Southward, presently, up the rivers hurrying to the great bay at the north, and at last out upon the broad waters of Winnipeg, and never for an hour had McElroy's wandering soul come back to his suffering body. Day by day Maren tended him, feeding him as one feeds a helpless babe, shielding him from the sun by her own shadow when the branches gathered at morn withered ere noon, wetting the fair head with its waving sunburnt hair with water dipped from overside, and praying constantly for his life.

As they neared the southern end, where Winnipeg narrows like the neck of a bottle, his tongue loosened from its silence and he began to babble and talk in broken sentences, and it was all about De Courtenay and a remorse that ate the troubled soul.

“I owe you apologies, M'sieu,—'tis a sorry plight and I alone am to blame. And yet I have a score,—gladly would I take my will of you for that one fault,—another time,—another place. Still have I no right, save as one man who,—But I have a plan,—one may escape,—listen—when I grapple with this guard, do you make for the river—with all speed—My God! My God! M'sieu! Why did you not run?” And so he muttered and sighed, and Maren bent above with wide eyes.

Something there was between these two, some enmity that followed even into the land of shadows and yet held them gentlemen through it all, offering and rejecting some chance of escape. A weary, weary tangle.

Again he would fancy himself back in De Seviere and always there was De Courtenay with his smiling face and tantalizing beauty.

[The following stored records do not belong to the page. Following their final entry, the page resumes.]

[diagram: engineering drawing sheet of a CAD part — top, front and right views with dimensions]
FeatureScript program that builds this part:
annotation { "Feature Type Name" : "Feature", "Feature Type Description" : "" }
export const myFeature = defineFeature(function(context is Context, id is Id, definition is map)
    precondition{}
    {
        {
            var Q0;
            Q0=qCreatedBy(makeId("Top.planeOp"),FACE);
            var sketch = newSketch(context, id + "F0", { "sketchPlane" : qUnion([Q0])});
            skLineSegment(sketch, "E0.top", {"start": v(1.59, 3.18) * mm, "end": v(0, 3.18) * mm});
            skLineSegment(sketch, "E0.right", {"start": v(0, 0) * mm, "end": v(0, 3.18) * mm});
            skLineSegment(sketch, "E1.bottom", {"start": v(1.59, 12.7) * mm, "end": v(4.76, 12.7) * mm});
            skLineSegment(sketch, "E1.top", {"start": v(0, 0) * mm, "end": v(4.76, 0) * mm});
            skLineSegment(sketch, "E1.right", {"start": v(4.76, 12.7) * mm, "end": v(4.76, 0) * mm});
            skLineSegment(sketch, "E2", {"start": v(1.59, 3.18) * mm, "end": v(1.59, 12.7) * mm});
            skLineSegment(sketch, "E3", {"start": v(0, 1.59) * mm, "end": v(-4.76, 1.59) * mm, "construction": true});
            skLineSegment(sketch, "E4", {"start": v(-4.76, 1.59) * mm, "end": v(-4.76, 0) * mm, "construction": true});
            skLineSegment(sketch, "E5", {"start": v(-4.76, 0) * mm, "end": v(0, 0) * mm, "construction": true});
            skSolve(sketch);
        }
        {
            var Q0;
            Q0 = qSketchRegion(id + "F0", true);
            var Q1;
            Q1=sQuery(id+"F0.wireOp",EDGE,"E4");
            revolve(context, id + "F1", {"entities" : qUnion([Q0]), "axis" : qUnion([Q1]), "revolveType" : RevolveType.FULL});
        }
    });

“Welcome, M'sieu, to our post! Seldom do we meet so gay a guest!”

Often the wandering words would stumble among his accounts at the factory and he would give directions to the clerks, and then Ridgar's name would come, only to carry him instantly to the camp of the savages on Deer River.

“Edmonton,—friend of my heart,—alone! and you pass me without speech! Ah,—that look! That look! I'd stake my soul—”

And once in the cool twilight of an ended day, with the tall trees above and the river lapping below, he cried out her name,

“Maren!” and once again, “Maren!” with a world of change between the two words.